Find every line in the entries below that contains the string "parametros" and copy each of those lines.

:: DATA FOR THE TASK

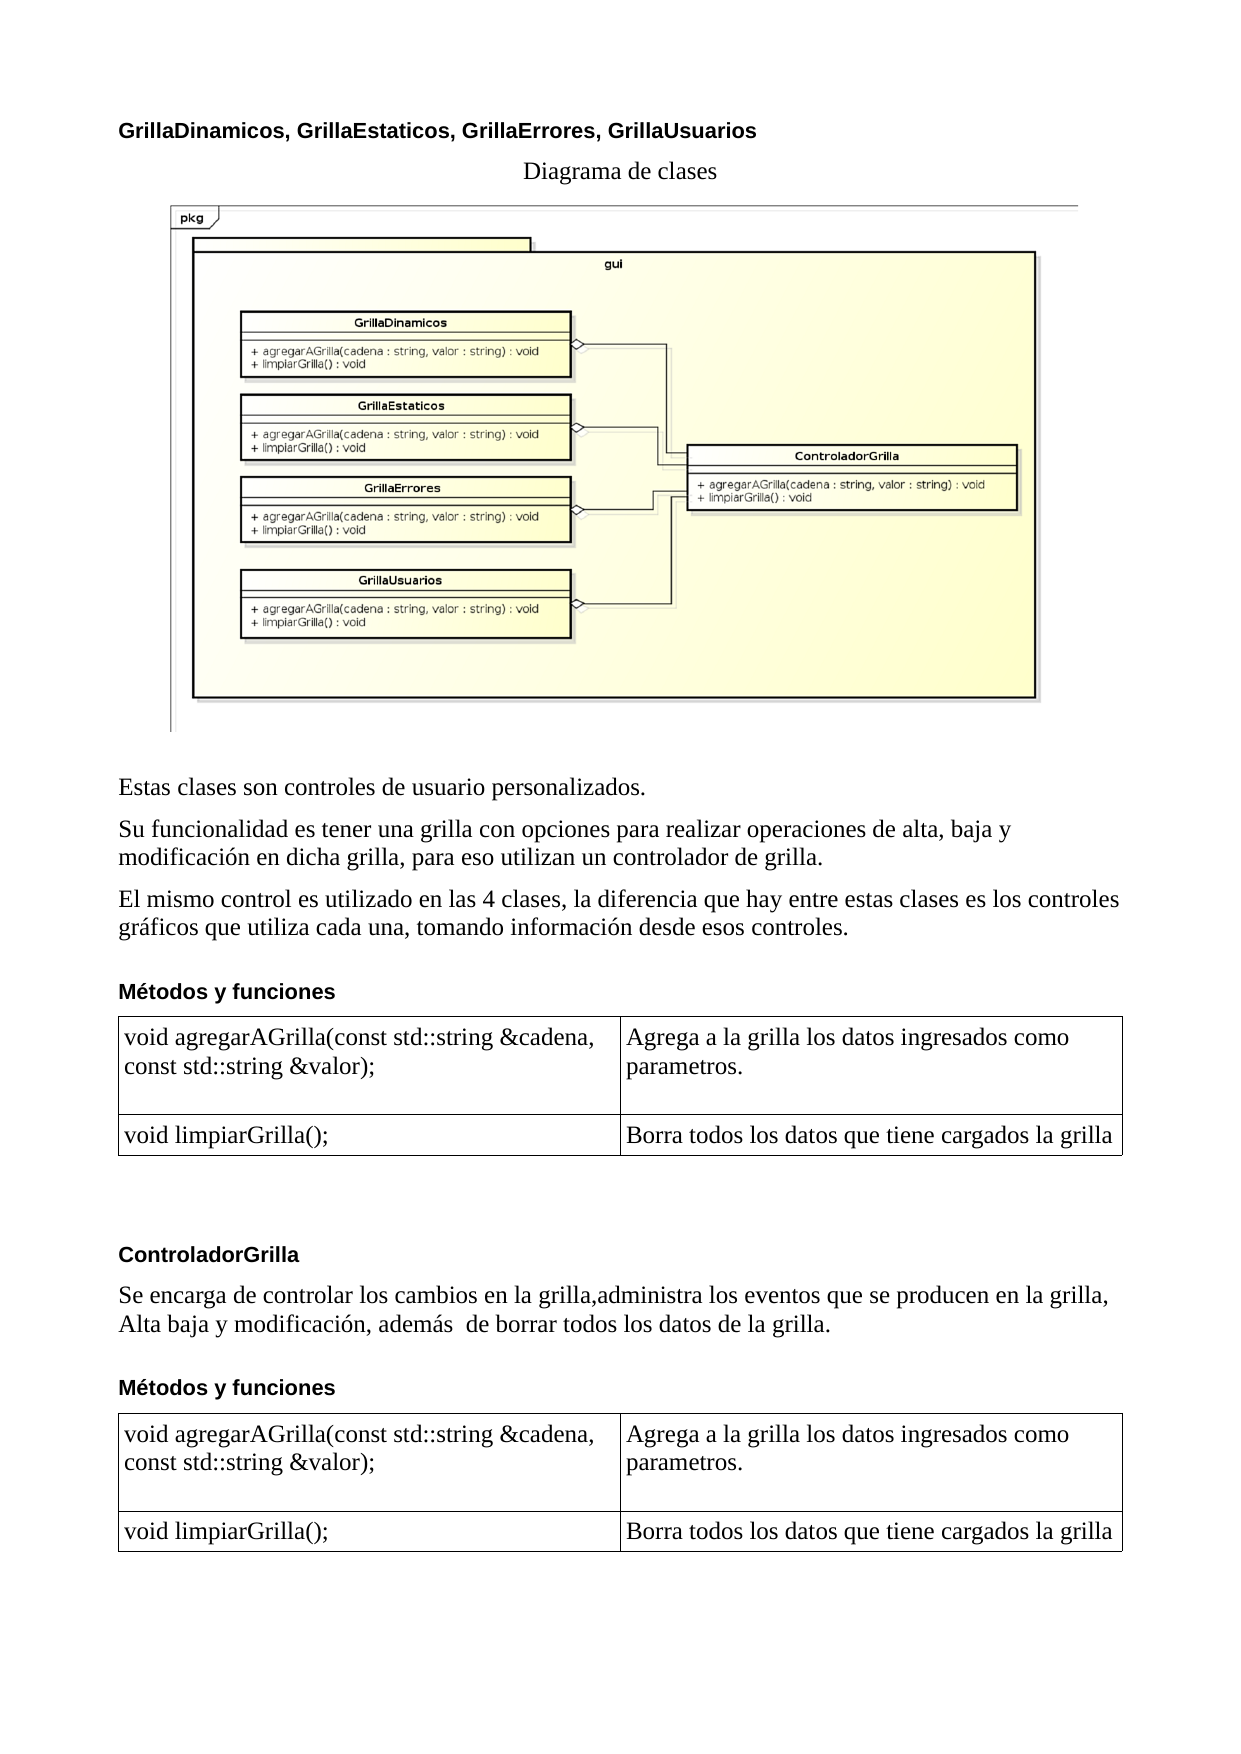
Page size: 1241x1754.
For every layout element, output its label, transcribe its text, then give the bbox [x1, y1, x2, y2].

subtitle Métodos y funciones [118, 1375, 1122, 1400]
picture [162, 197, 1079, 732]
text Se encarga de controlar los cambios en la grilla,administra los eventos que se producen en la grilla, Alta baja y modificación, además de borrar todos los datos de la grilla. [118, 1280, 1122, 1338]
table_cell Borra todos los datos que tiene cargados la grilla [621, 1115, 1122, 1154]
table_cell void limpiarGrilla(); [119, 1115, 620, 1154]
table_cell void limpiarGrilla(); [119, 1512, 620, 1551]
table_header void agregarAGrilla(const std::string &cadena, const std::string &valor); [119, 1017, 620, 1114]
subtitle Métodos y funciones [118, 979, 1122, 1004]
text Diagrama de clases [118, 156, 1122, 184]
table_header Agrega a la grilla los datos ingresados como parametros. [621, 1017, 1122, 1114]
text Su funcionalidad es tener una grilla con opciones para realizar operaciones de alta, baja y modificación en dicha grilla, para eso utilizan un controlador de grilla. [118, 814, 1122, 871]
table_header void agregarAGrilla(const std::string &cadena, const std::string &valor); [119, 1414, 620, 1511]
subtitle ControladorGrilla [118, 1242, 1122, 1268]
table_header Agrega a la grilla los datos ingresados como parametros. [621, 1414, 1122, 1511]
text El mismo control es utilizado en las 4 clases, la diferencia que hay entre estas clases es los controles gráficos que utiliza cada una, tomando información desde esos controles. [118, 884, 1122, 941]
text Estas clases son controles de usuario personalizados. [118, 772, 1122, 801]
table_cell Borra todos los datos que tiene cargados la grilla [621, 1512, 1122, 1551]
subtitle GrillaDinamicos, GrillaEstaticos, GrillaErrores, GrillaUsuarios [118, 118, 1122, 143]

::::
:: DATA FOR THE TASK

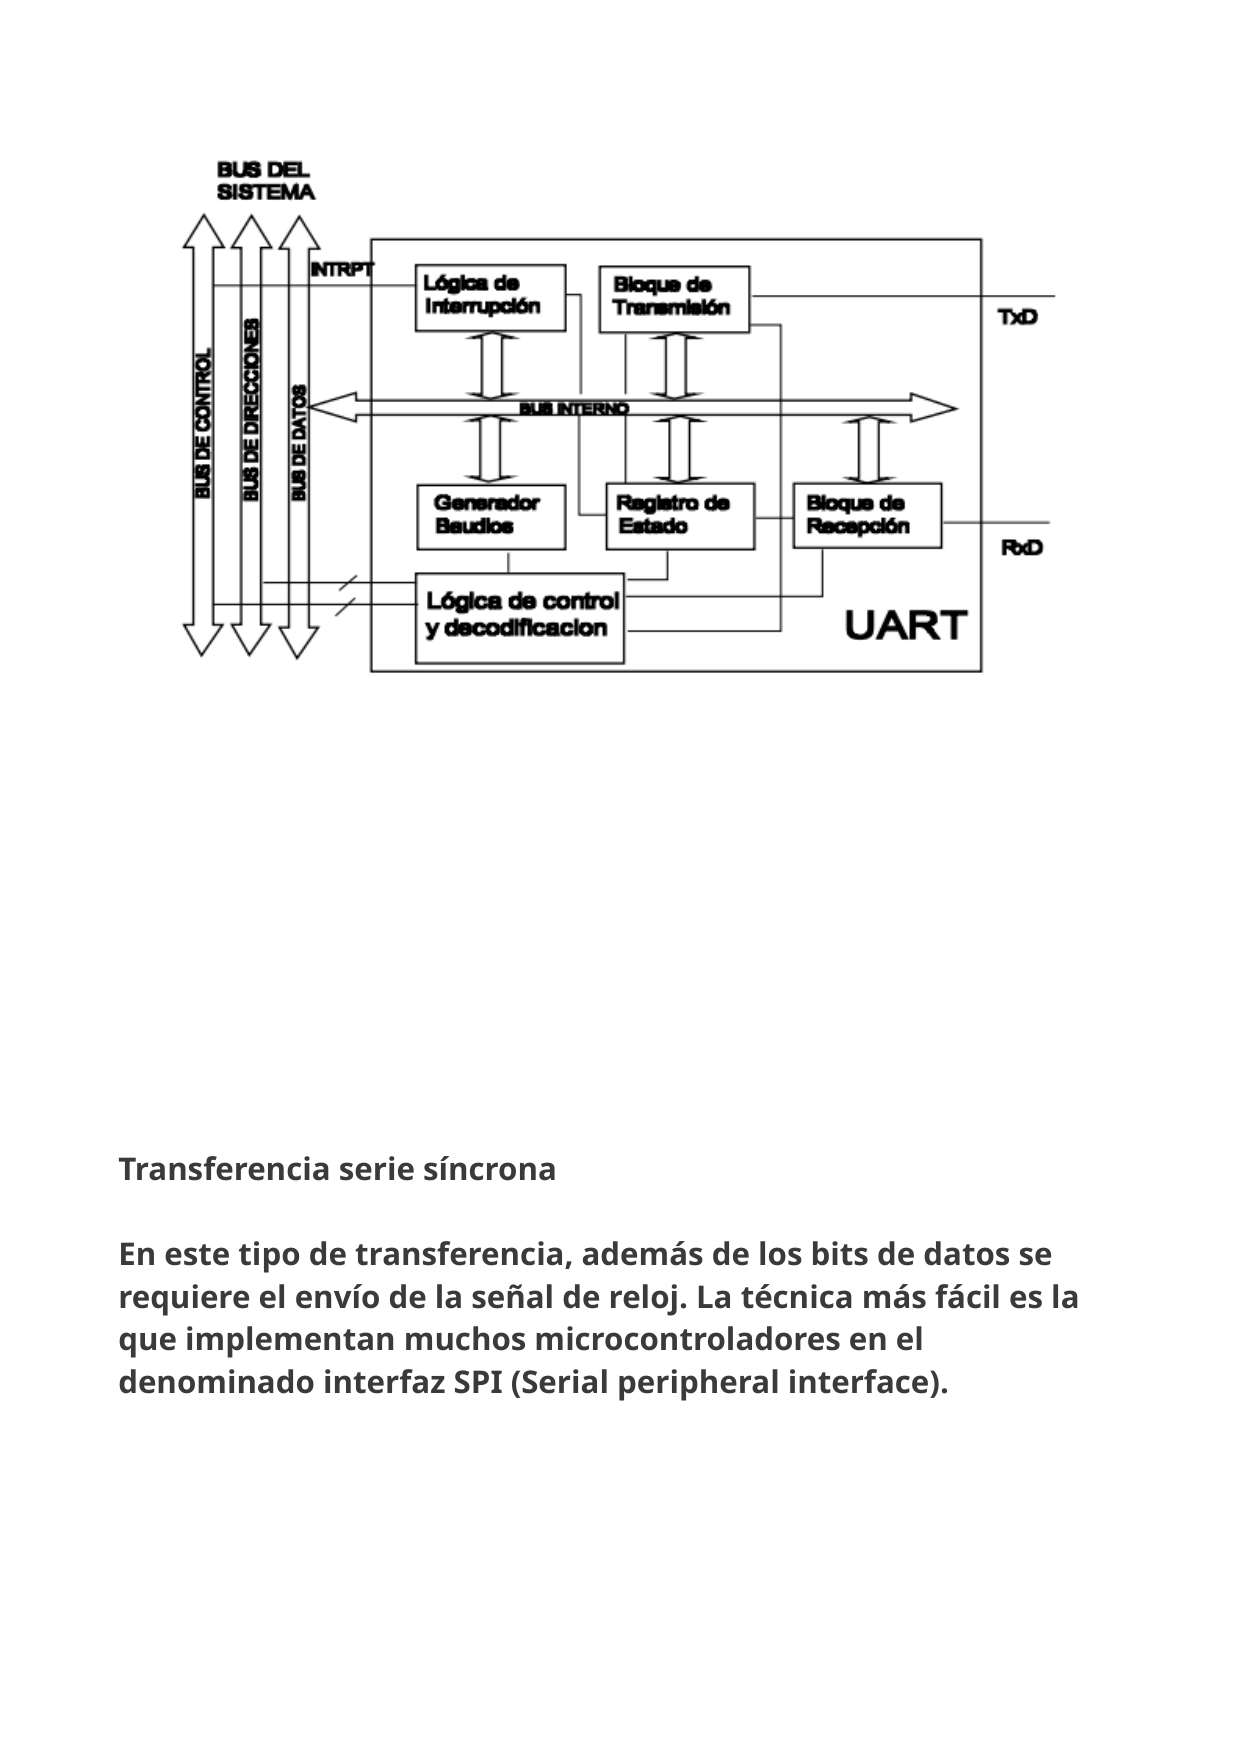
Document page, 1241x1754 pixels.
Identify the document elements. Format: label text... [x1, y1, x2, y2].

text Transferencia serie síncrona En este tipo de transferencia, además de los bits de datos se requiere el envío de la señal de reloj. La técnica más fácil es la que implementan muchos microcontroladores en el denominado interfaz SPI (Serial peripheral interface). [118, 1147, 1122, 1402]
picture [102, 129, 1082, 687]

::::
:: DATA FOR THE TASK

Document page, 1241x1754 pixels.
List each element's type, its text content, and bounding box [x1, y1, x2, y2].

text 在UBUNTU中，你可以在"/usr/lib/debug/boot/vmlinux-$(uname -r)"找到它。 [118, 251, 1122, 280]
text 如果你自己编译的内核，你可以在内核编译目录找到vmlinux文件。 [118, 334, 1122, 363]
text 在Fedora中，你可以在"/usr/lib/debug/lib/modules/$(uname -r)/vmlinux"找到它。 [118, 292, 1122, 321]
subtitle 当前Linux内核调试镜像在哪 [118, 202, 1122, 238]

::::

REPLY:
table_header Agrega a la grilla los datos ingresados como parametros. [621, 1017, 1122, 1114]
table_header Agrega a la grilla los datos ingresados como parametros. [621, 1414, 1122, 1511]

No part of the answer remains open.